**TO DO**
A. Answer these from the biography of David G. Stork below:
(i) Who directed the thesis for his BS in Physics?
(ii) Which university granted his MS and PhD in Physics?
(iii) What corporate position did he hold at Rambus, Inc.?
B. Continue the biography of scientist David G. Stork below, starting right after its final sentence.

**EXTRACT**
David G. Stork is a scientist and author, who has made contributions to machine learning, pattern recognition, computer vision, artificial intelligence, computational optics, image analysis of fine art, and related fields.

Education 
Stork received his BS in Physics from the Massachusetts Institute of Technology with a thesis under the direction of Dr. Edwin H. Land, President and CEO of the Polaroid Corporation, and his MS and PhD in Physics from the University of Maryland, College Park with a thesis under the direction of  David S. Falk.

Career 
Stork has held full-time and visiting faculty positions in Physics, Mathematics, Computer Science, Electrical Engineering, Statistics, Neuroscience, Psychology, and Art and Art History variously at Wellesley and Swarthmore Colleges and Clark, Boston, and Stanford Universities.  He has held  corporate positions as Chief Scientist at Ricoh Innovations and Fellow at Rambus, Inc.  He has served on Advisory Boards of the startup companies,  NeuralWare, Neural Applications Corporation, and Metalenz.

**DATA PROVIDED**
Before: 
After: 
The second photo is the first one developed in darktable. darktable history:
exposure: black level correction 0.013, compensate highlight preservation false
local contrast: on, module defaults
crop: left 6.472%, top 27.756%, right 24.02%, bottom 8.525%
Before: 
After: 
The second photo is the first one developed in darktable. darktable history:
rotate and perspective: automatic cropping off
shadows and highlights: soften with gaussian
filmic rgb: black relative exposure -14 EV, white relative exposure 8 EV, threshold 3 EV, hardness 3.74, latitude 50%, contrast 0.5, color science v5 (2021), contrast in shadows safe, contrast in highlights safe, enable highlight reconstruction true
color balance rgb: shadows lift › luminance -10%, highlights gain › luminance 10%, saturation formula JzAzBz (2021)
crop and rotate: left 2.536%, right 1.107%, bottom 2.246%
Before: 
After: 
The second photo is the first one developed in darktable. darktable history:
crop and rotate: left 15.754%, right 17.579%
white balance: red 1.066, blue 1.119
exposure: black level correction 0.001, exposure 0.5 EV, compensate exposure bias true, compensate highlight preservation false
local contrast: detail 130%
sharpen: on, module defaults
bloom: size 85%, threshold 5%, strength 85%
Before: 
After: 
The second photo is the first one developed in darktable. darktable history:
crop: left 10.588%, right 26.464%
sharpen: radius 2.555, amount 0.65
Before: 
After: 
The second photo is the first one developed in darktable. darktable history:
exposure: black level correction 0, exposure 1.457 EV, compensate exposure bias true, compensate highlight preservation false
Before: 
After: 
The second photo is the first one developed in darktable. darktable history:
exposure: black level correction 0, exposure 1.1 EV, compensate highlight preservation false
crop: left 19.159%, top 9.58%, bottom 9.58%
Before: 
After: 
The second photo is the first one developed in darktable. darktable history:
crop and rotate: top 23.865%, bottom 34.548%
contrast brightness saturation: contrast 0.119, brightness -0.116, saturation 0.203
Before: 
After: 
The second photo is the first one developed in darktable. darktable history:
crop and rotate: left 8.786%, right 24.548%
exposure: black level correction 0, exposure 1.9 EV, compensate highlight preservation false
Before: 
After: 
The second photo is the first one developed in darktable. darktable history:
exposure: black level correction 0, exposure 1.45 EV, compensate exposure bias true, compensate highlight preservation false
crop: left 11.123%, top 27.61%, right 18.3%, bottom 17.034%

**EXPECTED RESULTS**
A.
(i) Dr. Edwin H. Land
(ii) The University of Maryland, College Park
(iii) Fellow

B.
Memberships and awards
Stork is a Fellow of the Institute for Electrical and Electronics Engineers (IEEE), Optical Society of America (OSA)., International Society for Optics and Photonics (SPIE), Society for Imaging Science and Technology (IS&T), International Association for Pattern Recognition (IAPR), and International Academy, Research, and Industry Association (IARIA), Asia-Pacific Artificial Intelligence Association, and 2022 Djerassi Fellow, and has been Senior Member of the Association for Computing Machinery (ACM) and Member of the Association for the Advancement of Artificial Intelligence (AAAI).  He was awarded the 2017 Industrial Distinguished Leader Award from the Asia Pacific Signal and Information Processing Association (APSIPA)

Selected works 
Pattern classification (2nd ed.) by R. O. Duda, P. E. Hart, and D. G. Stork (Wiley, 2001)
Seeing the light:  Optics in nature, photography, color, vision and holography (2nd ed.) by D. S. Falk, D. R. Brill, and D. G. Stork (Echo Point Press, 2019)
Physics of Sound (3rd ed.) by R. O. Berg and D. G. Stork (Prentice-Hall, 2004)
HAL's Legacy:  2001's computer as dream and reality, edited by D. G. Stork, with a Foreword by Arthur C. Clarke (MIT Press, 1996)
 "2001:  HAL's Legacy", documentary film created by D. Kennard and D. G. Stork for PBS Television (South Carolina PBS Television, 2001)
Speechreading by humans and machines, edited by D. G. Stork and M. E. Hennecke (Springer, 1996)
Computer image analysis in the study of art, edited by D. G. Stork and J. Coddington (SPIE Press, 2008)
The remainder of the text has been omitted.